Personal papers and other items relating to his career in film and television production. Includes press articles and reviews, photographs, documents and business correspondence about his own work as a producer and about the film-maker and critic Paul Rotha, as well as personal correspondence including from the journalist and television critic Peter Black, 1950s-1990s.
Peter Cotes Papers
Scope and Content
Administrative / Biographical History
Peter Cotes (1912-1998), actor, producer and director, was born on 19 March 1912 in Maidenhead, Berkshire as Sidney Arthur Rembrandt Boulting (the pseudonym was taken from a house in which he had lived as a child). The eldest son of parents who had managed a theatre company in South Africa, he was the elder brother of the twin brother film directors and producers John Boulting (1913-1985) and Roy Boulting (1913-2001).
He was educated at the Itali Conti stage school, and started his career as an actor on stage and on screen during the 1930s, first appearing on film in Pal O' Mine (1936). He joined the Queen's Westminster Rifles on the outbreak of the Second World War, but was invalided out and returned to the theatre.
After the War, he turned to directing and became well-known as a leading figure in independent London theatre clubs during the 1940s. He was an advocate of a group approach to theatre, and was very much opposed to the domination of acting stars, to management interference and censorship. He took over the New Lindsey (a small club theatre) in London in 1946. Soon after, he became a household name following the hit production Pick-Up Girl in 1946. This play was denied a licence by censors but received the go-ahead after Mary, the Queen Mother, came to see it. It subsequently transferred to the West End.
In 1948, he moved to Manchester with his wife Joan Miller, and founded the Peter Cotes Players at the Library Theatre. He returned to London in 1950, where he re-opened the Boltons Theatre in South Kensington. He was also the first director of Agatha Christie's long-running West End play The Mousetrap, which was first staged in 1952 starring Richard Attenborough. He also turned increasingly to television and film production during this period, directing feature films and television dramas, including The young and the guilty (1958) and The right person (1955). He was the author of several books, including biographies of Charlie Chaplin and Sir John Barbirolli, and his own autobiography Thinking Aloud.
He was first married to Myfanwy Jones, but they were later divorced. He then married the Canadian-born actress Joan Miller (1910-1998). He died on Nov 10 1998.
Since deposit, this collection has been dispersed throughout the general collections of the Bill Douglas Centre.
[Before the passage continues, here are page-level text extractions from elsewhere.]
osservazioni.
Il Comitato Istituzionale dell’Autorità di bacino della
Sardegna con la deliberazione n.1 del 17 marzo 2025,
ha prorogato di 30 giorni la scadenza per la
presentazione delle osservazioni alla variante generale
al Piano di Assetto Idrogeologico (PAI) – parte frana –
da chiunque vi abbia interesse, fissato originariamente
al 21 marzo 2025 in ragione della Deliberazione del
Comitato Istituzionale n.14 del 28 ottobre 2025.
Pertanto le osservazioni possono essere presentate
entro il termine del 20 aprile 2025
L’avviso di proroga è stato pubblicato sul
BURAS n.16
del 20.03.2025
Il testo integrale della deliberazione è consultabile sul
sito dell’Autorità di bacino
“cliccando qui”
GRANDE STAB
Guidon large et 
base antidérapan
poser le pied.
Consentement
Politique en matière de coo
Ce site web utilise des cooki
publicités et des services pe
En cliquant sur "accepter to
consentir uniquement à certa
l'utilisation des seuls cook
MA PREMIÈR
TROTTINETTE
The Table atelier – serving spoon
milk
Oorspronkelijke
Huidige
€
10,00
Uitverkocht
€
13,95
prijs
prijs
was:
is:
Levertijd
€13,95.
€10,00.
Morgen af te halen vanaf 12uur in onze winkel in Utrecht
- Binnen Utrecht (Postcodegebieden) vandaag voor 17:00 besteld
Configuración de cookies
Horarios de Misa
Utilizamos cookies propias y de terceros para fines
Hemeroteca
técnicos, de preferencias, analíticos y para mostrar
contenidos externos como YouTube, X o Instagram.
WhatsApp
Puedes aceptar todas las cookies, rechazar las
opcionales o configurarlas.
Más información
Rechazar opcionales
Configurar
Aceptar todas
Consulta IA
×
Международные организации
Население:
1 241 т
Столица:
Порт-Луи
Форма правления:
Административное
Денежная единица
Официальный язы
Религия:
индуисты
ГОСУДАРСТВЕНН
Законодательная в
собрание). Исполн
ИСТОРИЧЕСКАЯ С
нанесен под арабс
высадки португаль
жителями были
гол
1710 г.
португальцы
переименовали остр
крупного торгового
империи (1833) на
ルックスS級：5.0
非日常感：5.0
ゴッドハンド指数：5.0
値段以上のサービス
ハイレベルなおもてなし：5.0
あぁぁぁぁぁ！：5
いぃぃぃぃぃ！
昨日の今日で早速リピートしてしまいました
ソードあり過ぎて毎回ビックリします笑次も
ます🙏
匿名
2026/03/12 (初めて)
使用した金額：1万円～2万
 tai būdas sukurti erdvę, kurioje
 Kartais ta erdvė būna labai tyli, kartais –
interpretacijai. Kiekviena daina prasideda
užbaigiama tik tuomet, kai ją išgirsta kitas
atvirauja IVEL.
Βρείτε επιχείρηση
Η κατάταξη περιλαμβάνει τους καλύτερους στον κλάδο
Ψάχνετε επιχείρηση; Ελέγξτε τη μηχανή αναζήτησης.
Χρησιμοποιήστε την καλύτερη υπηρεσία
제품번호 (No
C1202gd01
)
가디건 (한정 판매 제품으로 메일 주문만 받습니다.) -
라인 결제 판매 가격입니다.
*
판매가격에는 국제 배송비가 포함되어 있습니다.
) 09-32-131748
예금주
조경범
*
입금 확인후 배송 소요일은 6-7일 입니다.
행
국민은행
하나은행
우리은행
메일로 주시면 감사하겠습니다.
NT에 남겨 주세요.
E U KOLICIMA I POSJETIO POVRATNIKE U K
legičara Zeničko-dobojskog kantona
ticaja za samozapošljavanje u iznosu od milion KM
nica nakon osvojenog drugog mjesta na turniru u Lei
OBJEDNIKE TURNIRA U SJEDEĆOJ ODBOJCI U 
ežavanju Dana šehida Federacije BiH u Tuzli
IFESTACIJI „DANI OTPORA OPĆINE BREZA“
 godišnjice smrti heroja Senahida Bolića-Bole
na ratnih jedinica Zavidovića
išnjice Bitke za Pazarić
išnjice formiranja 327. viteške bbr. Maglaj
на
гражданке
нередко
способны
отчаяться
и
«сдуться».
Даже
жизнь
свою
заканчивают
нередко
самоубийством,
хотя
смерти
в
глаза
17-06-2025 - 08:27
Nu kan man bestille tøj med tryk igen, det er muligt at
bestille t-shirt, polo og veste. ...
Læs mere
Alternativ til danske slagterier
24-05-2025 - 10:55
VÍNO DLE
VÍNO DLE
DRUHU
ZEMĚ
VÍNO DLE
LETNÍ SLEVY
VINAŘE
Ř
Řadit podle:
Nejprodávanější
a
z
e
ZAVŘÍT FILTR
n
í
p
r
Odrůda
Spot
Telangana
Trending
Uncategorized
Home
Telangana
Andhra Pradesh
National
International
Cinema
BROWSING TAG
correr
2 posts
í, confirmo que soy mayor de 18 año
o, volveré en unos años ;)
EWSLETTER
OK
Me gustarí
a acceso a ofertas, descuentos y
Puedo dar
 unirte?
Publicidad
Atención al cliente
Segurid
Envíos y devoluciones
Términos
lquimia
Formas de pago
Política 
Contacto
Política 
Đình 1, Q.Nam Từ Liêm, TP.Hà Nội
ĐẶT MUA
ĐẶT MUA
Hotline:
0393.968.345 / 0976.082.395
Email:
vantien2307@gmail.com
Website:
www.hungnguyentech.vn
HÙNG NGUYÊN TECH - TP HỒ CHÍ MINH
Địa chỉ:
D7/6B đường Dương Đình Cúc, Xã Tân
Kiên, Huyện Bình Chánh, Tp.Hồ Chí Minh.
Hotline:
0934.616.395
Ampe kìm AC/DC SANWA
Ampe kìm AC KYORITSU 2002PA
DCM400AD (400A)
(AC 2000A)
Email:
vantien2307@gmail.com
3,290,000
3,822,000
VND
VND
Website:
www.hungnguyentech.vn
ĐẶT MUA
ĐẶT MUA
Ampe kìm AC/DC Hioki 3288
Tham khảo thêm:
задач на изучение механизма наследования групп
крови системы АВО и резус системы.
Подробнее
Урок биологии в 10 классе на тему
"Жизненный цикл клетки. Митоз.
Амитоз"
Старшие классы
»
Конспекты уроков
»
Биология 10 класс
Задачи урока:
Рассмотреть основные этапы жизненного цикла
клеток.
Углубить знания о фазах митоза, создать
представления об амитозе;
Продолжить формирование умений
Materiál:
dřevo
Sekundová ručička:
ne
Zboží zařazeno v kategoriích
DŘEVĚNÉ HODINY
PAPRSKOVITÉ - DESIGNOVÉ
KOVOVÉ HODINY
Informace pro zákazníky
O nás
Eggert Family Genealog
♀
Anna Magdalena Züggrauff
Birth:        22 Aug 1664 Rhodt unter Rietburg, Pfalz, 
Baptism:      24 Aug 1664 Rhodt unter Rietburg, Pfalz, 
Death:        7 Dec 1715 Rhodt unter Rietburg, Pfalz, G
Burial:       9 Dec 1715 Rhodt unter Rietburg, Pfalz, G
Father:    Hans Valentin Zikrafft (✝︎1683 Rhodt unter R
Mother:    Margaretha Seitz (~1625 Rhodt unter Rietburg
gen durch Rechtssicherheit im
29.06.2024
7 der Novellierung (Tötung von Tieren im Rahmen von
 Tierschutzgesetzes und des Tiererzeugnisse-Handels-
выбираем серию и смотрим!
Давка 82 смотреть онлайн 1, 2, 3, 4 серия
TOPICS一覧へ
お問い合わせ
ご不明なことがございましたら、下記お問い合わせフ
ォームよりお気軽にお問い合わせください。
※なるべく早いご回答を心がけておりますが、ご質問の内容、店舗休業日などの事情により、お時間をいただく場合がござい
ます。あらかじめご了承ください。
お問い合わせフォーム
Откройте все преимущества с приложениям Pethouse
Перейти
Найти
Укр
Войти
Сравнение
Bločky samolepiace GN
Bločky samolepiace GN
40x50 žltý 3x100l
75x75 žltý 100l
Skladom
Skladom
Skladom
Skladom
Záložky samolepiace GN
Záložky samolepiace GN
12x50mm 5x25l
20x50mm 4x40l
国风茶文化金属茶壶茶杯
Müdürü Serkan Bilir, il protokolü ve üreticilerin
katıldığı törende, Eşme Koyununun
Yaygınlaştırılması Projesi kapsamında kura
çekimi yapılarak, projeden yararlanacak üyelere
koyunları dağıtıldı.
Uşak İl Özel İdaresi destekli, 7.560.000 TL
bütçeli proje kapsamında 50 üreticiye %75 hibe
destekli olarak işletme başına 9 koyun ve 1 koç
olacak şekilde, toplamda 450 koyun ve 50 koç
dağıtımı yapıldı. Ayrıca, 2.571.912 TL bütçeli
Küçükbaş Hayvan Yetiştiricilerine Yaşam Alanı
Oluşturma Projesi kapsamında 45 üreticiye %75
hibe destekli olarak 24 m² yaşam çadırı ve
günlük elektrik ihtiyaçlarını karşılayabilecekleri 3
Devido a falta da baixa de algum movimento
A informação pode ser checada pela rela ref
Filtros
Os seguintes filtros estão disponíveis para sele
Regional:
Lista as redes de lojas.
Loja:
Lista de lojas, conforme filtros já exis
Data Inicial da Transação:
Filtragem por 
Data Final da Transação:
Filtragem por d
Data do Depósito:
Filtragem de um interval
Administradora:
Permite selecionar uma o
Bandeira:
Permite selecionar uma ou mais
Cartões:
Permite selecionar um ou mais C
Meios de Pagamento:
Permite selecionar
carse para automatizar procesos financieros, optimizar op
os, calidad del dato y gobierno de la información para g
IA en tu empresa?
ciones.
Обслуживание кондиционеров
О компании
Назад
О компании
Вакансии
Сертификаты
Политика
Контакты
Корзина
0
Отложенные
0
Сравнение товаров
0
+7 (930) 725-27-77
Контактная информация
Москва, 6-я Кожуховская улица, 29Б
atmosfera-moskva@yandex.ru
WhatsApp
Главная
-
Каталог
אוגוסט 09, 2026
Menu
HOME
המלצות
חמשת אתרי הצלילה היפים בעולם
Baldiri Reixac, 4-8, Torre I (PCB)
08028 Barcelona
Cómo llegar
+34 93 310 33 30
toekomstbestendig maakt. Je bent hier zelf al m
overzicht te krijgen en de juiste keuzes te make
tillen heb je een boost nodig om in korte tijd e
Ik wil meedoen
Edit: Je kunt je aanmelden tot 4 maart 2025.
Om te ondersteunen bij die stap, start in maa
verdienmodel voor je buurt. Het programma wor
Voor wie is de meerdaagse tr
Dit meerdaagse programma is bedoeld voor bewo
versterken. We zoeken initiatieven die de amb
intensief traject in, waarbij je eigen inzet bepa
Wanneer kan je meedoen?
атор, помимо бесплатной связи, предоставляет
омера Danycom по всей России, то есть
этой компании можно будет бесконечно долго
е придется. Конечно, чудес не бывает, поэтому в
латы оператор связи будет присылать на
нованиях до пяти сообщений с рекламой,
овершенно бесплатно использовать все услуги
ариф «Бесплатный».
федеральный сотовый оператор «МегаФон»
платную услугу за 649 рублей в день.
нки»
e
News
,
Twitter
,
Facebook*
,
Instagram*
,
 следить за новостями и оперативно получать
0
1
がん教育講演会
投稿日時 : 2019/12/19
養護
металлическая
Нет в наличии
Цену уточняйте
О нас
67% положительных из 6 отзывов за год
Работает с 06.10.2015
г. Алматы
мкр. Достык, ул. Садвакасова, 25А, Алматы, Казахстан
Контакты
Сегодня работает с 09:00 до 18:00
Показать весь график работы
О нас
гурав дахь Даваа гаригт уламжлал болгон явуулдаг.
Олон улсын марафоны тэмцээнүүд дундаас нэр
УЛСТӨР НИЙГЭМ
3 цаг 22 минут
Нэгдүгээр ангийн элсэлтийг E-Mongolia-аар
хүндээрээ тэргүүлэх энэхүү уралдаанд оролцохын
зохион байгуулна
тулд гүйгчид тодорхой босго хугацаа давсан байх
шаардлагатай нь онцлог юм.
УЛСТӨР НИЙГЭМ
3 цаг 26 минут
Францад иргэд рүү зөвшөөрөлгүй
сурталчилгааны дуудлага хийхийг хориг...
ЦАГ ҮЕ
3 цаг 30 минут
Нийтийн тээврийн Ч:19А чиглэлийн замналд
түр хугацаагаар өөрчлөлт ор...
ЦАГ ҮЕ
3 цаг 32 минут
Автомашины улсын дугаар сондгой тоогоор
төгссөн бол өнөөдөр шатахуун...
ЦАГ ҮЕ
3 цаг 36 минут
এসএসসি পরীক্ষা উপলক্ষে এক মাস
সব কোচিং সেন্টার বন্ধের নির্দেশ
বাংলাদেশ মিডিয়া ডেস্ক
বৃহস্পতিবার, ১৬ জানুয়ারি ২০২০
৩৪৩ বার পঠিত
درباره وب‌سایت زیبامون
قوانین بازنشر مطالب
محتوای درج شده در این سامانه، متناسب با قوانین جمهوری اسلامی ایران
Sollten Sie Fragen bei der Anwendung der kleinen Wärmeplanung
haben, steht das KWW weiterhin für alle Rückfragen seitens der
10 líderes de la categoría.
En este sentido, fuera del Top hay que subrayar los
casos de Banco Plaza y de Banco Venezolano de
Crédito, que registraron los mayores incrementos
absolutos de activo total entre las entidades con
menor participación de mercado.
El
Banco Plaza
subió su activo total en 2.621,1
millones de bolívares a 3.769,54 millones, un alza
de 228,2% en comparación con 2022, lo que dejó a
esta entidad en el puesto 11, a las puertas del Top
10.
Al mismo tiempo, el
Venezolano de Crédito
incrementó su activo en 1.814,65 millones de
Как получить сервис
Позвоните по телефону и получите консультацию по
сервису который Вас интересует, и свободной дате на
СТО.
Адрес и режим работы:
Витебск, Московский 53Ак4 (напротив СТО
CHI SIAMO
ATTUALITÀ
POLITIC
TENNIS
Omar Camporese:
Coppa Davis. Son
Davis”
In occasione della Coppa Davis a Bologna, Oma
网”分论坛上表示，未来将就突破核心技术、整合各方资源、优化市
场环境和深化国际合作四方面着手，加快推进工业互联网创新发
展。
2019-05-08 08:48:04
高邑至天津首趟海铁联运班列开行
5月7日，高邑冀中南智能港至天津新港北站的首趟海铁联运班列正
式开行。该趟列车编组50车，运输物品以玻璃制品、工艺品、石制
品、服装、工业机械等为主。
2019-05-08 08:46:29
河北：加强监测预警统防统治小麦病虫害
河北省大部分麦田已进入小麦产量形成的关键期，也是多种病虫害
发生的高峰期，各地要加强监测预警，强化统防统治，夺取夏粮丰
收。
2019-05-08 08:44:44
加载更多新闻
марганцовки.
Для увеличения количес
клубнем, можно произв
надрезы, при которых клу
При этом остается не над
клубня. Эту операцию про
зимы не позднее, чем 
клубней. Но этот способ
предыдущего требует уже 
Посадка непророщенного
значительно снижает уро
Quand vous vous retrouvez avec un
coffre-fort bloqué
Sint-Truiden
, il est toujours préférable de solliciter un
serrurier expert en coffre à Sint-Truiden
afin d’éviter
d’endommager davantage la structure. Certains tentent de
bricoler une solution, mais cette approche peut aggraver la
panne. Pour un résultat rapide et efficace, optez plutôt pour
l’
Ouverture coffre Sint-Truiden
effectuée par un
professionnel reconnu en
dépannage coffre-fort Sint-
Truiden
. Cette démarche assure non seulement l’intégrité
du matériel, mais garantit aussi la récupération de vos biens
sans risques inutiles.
Usual BDC and EUL arrangements apply.
Biographical information has partly been taken from the Peter Cotes' Archive collection-level description hosted by the Backstage project and from Cotes' obituary in The Times.
Other Finding Aids
Catalogue records are available via the Bill Douglas Centre online catalogue EVE:
Description compiled by Charlotte Berry, Archivist, 31 May 2005, and encoded into EAD 6 June 2005.
Conditions Governing Use
Usual BDC and EUL restrictions apply.
Donated to the BDC in 1999 by the Peter Cotes' Estate.
It is not known whether this collection has formed the basis for publication.